US lifts work stoppage on Atlantic Coast pipeline

  • : Natural gas
  • 18/09/17

Dominion Energy says it will mobilize crews to resume construction on the Atlantic Coast natural gas pipeline now that regulators have rescinded an order halting work on the $5bn project.

The US Federal Energy Regulatory Commission (FERC) today lifted a stop work order it issued on 10 August that temporarily prohibited further work on the vast majority of the 1.4 Bcf/d (40mn m³/d) pipeline. That clears the way for construction to be complete by the end of next year.

The 604-mile pipeline is being built across mountainous terrain and will bring gas from West Virginia into Virginia and North Carolina. The project was among the first major gas pipelines to be approved under President Donald Trump's administration, which has urged regulators to expedite permitting of energy infrastructure.

But the 4th US Circuit Court of Appeals four months ago scrapped an endangered species permit for the project. FERC issued its stop work order after the same appeals court on 6 August tossed a right-of-way permit that allowed construction near the Blue Ridge Parkway, a scenic road that is part of the National Park System.

The administration since then has been working to resolve issues raised by the court, such as concerns that it set "vague" limits on the number of endangered animals that could be harmed during construction.

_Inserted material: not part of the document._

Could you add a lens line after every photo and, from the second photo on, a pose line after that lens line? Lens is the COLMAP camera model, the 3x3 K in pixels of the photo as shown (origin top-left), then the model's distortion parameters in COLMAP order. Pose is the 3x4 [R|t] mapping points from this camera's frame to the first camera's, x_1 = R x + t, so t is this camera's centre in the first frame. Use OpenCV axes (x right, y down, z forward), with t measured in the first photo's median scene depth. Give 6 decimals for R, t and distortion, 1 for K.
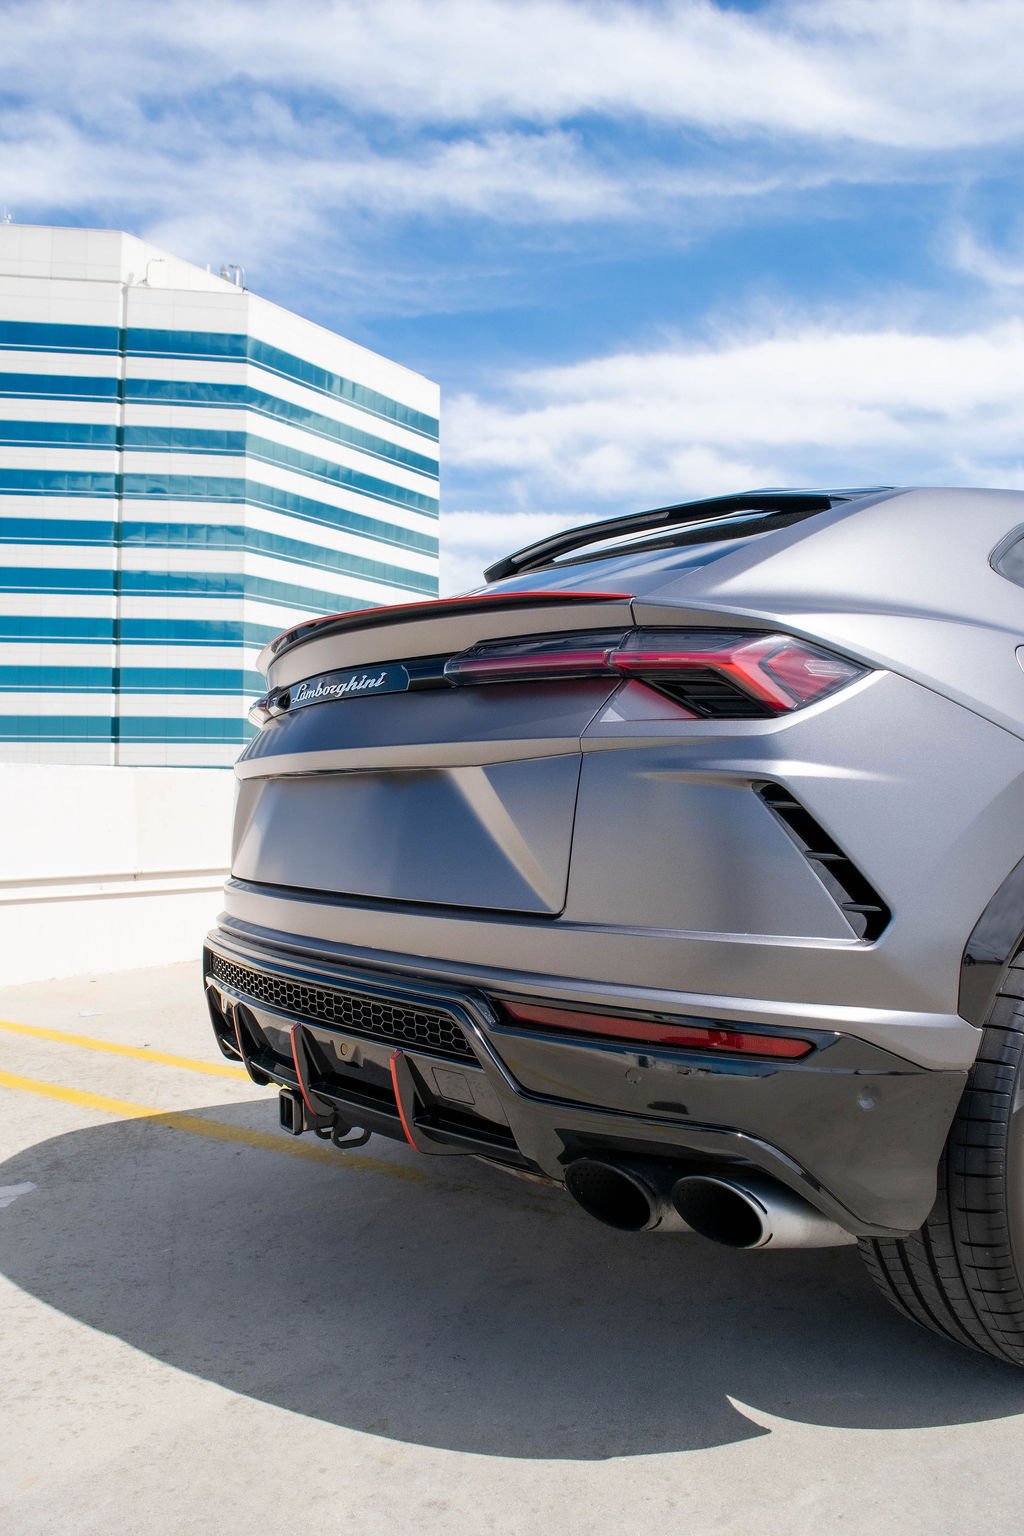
lens RADIAL K [[1224.5, 0, 508.7], [0, 1224.5, 779.2], [0, 0, 1]] dist [-0.088278, 0.015128]
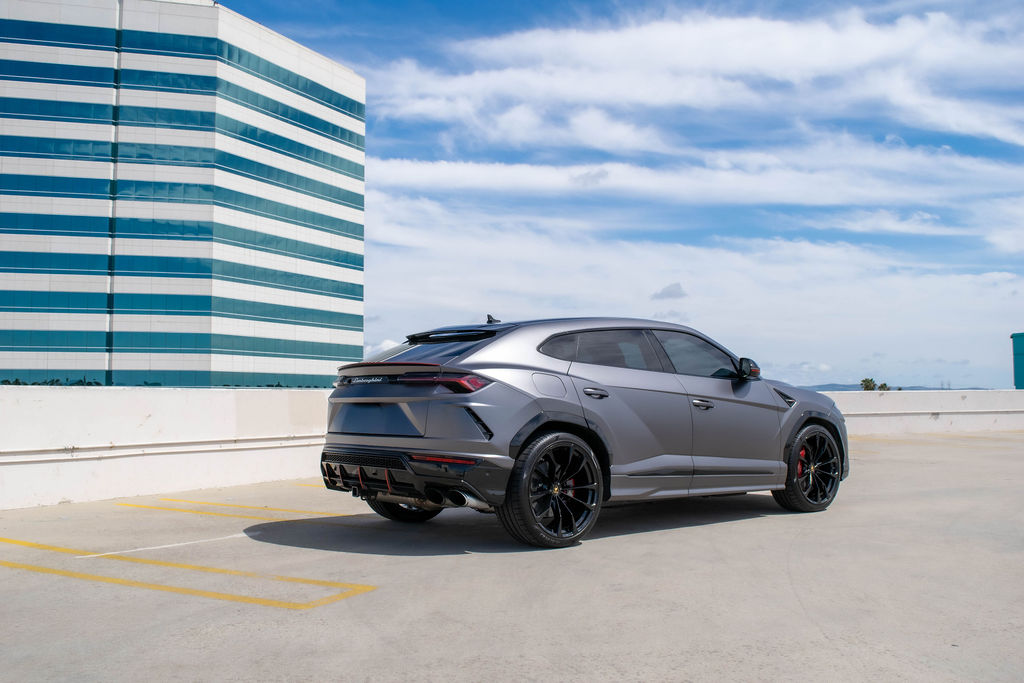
lens RADIAL K [[964.5, 0, 515.7], [0, 964.5, 354.8], [0, 0, 1]] dist [-0.076841, 0.012370]
pose [[0.994889, 0.002785, 0.100936, 0.011932], [-0.000183, 0.999668, -0.025779, -0.064047], [-0.100974, 0.025628, 0.994559, -1.698632]]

The US Fish and Wildlife Service, in a replacement permit released today, set fixed limits on the number of individual endangered species that could be harmed.

Another of the court's concerns was that regulators had failed to show how building a pipeline through the Blue Ridge Parkway was consistent with the conservation goals of the National Park System. The US National Park Service, in a new permit issued today, said the pipeline was "not inconsistent" with the use of the land as a parkway.

Environmentalists accused the Trump administration of rushing out permits that federal courts had recently struck down. Southern Environmental Law Center senior attorney DJ Gerken said the agencies were rushing through "a rubber-stamp process that ignores legal requirements, not to mention the public interest."

Dominion said the reissued permits were "very important steps forward" for the project. It said the agencies reaffirmed that the pipeline would not threaten protected species and would be consistent with the public's use of the Blue Ridge Parkway. The project is "on track for completion by the end of next year," the company said.